WORK TO BE COMPLETED:
Quote the records beneath, complete and exact. Leave out images.

#### GIVEN INFORMATION

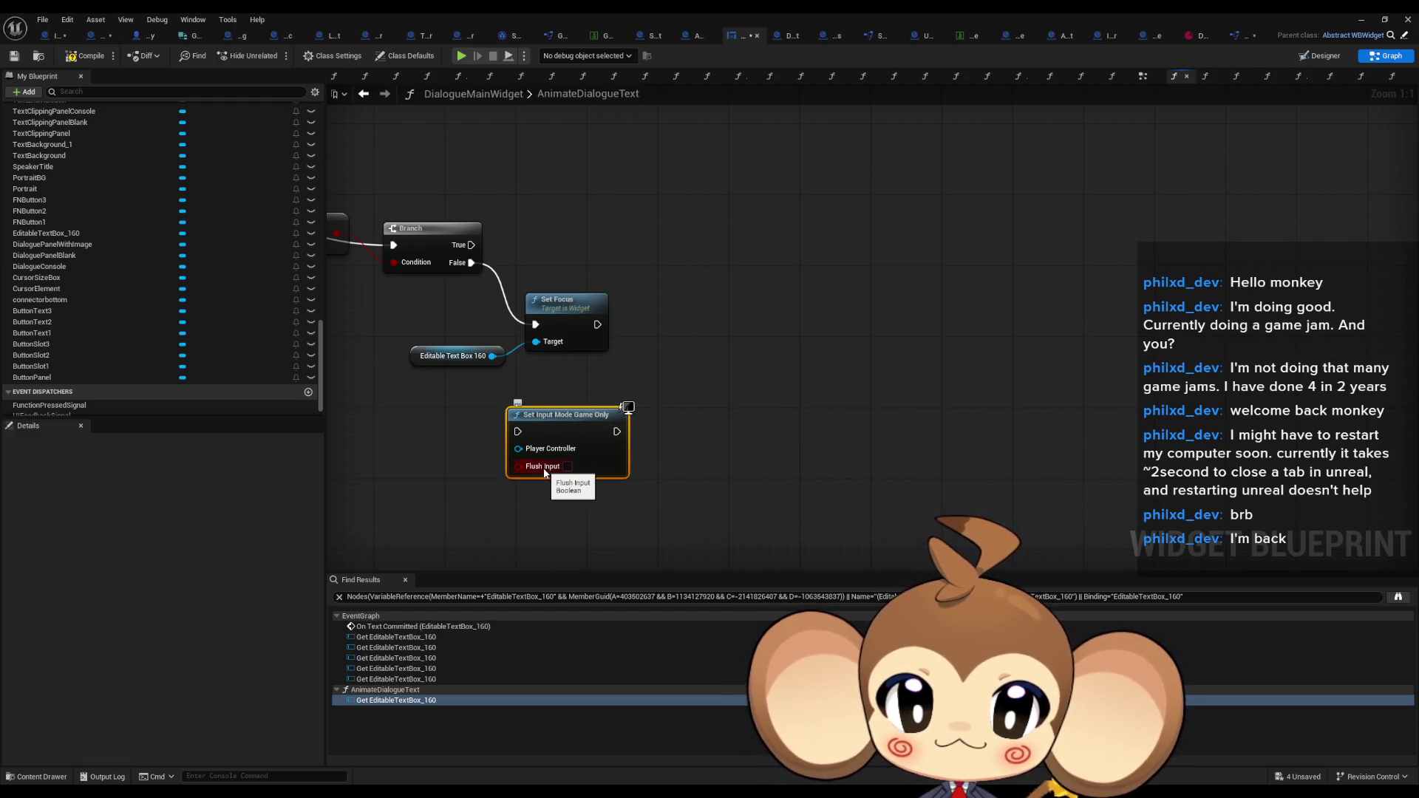
{"action": "left_click_drag", "start_coordinate": [544, 471], "coordinate": [746, 458]}
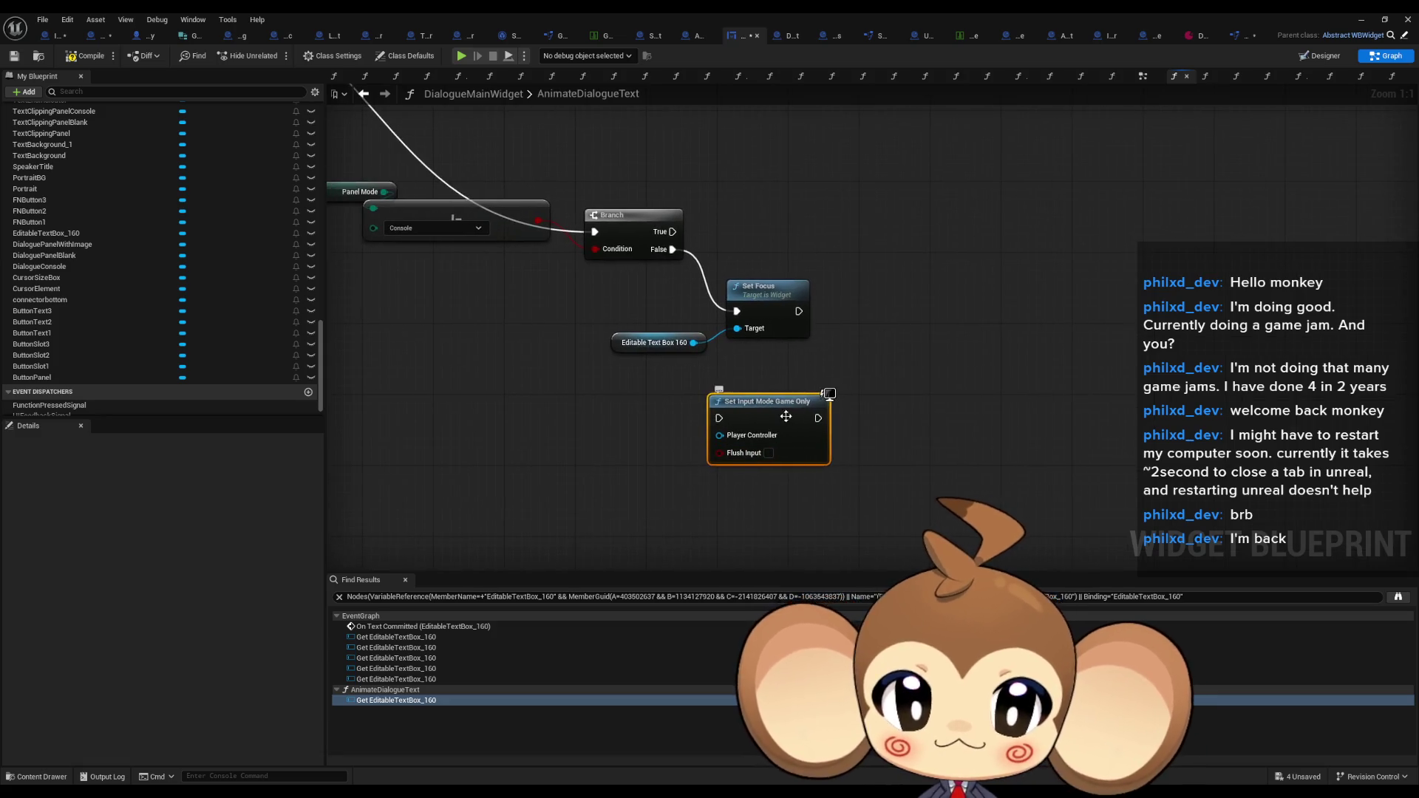
{"action": "left_click", "coordinate": [515, 462]}
{"action": "right_click", "coordinate": [515, 461]}
{"action": "type", "text": "player "}
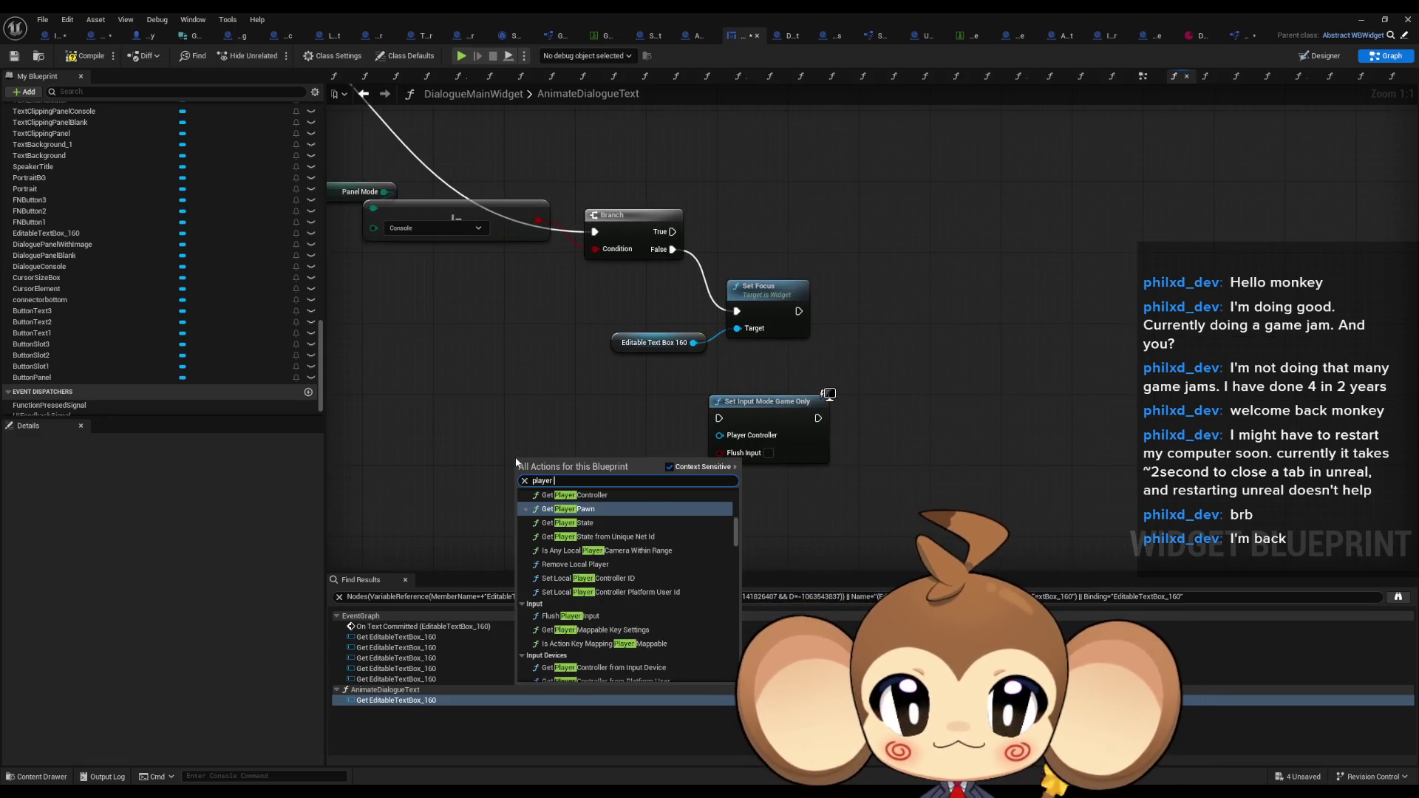
{"action": "type", "text": "contro"}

########

TASK OUTPUT:
{"action": "left_click_drag", "start_coordinate": [544, 471], "coordinate": [746, 458]}
{"action": "left_click", "coordinate": [515, 462]}
{"action": "right_click", "coordinate": [515, 461]}
{"action": "type", "text": "player "}
{"action": "type", "text": "contro"}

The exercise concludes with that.